I believe that taxes are too high and fall too heavily on low wage earners. I would like to see a fall in the overall tax burden, with the reduction centred around raising the income tax and N.I. threshold to £13,400 (or there abouts), 13,400 being the sum recommended by the Rowntree Foundation. One of the best ways to cut the tax burden is to find and expose examples of waste.

The non-jobs example is a good case of where the TPA could improve. Most jobs have some sort of useful element, and this is what protects those non-jobs. The useful element might only be a few hours a week, so the focus should be on ensuring that the useful element is covered while not paying a full salary, pension etc. to that person.

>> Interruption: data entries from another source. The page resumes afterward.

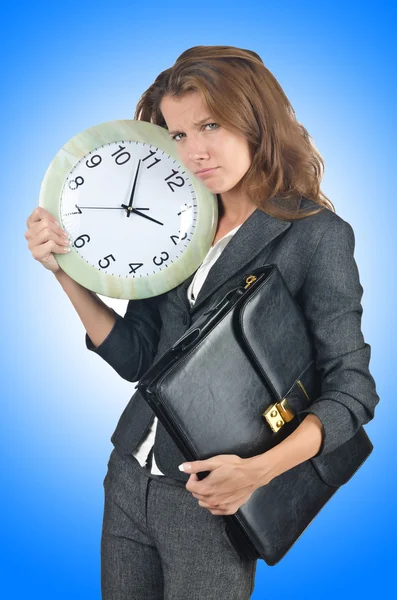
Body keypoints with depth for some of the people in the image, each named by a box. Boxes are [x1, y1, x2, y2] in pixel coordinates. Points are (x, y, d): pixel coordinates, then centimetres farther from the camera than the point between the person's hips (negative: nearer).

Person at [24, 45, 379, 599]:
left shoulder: (317, 235, -11)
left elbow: (352, 389, -12)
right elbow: (134, 357, 5)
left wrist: (260, 470, -25)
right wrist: (65, 269, -5)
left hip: (211, 498, -5)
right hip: (129, 479, 5)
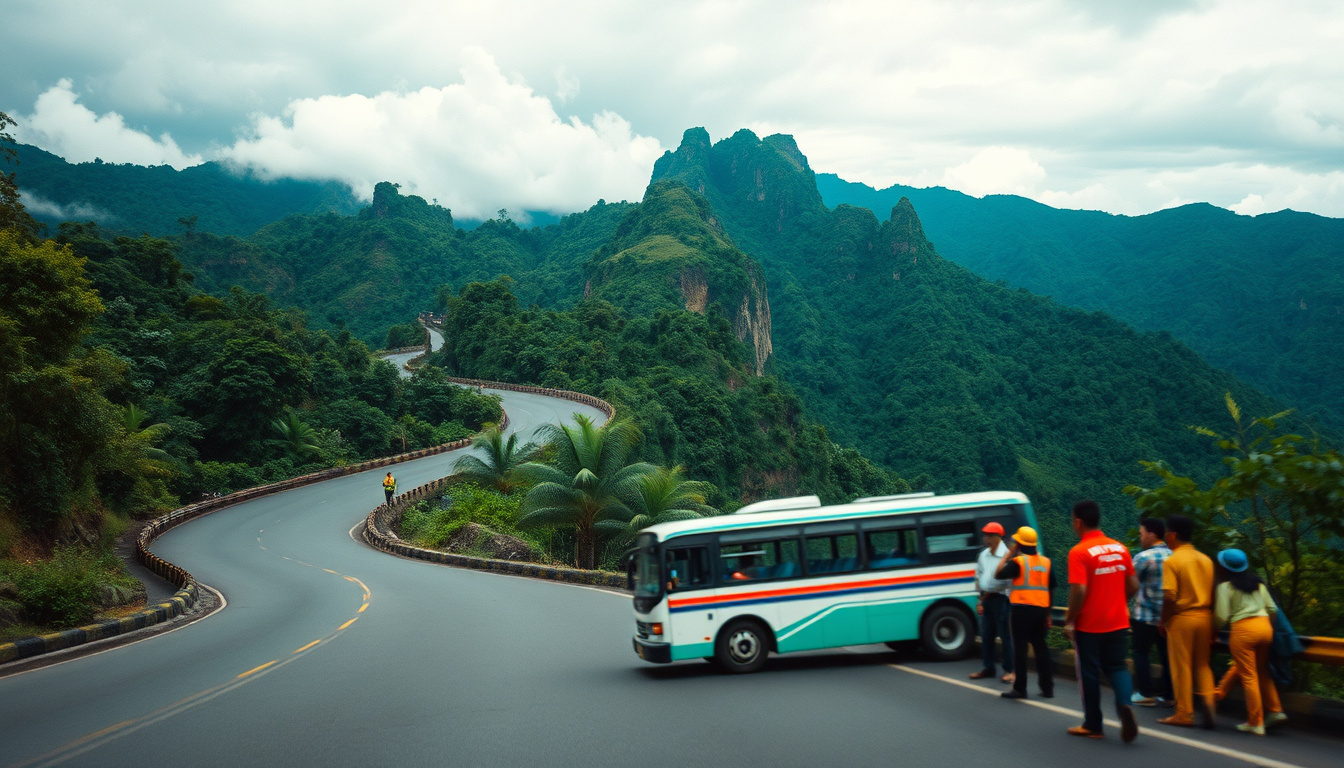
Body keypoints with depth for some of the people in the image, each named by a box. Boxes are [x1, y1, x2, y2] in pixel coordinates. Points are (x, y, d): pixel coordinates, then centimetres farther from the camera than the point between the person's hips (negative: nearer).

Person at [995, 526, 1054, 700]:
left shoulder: (1018, 561, -9)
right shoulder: (1045, 562, 9)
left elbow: (998, 574, -6)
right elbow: (1050, 590, 12)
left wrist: (1008, 555, 2)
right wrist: (1048, 615, 17)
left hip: (1022, 609, -6)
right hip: (1041, 609, 6)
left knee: (1020, 648, -1)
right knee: (1040, 647, 14)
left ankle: (1020, 688, 0)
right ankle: (1047, 687, 15)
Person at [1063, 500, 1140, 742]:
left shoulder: (1079, 552, -15)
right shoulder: (1120, 548, 3)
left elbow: (1079, 590, -21)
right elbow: (1133, 585, 7)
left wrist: (1070, 621, -11)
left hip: (1089, 625, -5)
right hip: (1118, 622, 5)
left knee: (1089, 673, 8)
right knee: (1117, 667, 14)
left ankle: (1093, 725, 17)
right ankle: (1125, 703, -13)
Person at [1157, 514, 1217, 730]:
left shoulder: (1172, 561, -11)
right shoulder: (1206, 560, 7)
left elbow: (1169, 596, -18)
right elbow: (1213, 593, 9)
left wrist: (1163, 621, -5)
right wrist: (1212, 627, 15)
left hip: (1182, 617, -5)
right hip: (1205, 617, 6)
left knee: (1181, 667, 3)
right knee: (1202, 665, 15)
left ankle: (1184, 714, 8)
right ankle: (1207, 702, -2)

Oh dear, Mr. Rumbold, I fear your usual powers of rational evidence-based thinking have stumbled into a serious pit of impenetrable wrongness.

The TPA are (for the many reasons outlined above) not a credible organisation.

I mean, c’mon, they even argue that the lottery is a form of taxation akin to the duty on alcohol (which is nonsense, there are plenty of alternative – and completely voluntary – means of gambling your cash readily available on the High Street).

What little they do right is entirely lost in the tsunami of dogmatism in their over-hyped-in-the-media output.

Sorry, but you’re seriously wrong on this one.

I took a long walk before starting to write this comment… The Taxpayers’ Alliance, you know, isn’t just about the money. The Taxpayers’ Alliance likes money, particularly their own, but the motivation of the organisation is to demoralise faith in public services.

Their mind works something like this: Public services == state intervention == more taxes. TPA obsess about the first two elements, because it inevitably leads to the third for them. A patient individual might try to explain that the state or a charitable body might intervene in a social crisis to mitigate the long term impact. Troubled people cost money, so it is efficacious to act early. But remember the old joke that a Conservative is someone who knows the price of everything and the value of nothing?

I’m a more traditional liberal than most people around here. In theory, I should have more sympathy for TPA. But I despise them because they have adopted a liberal cloak to disguise their negativism.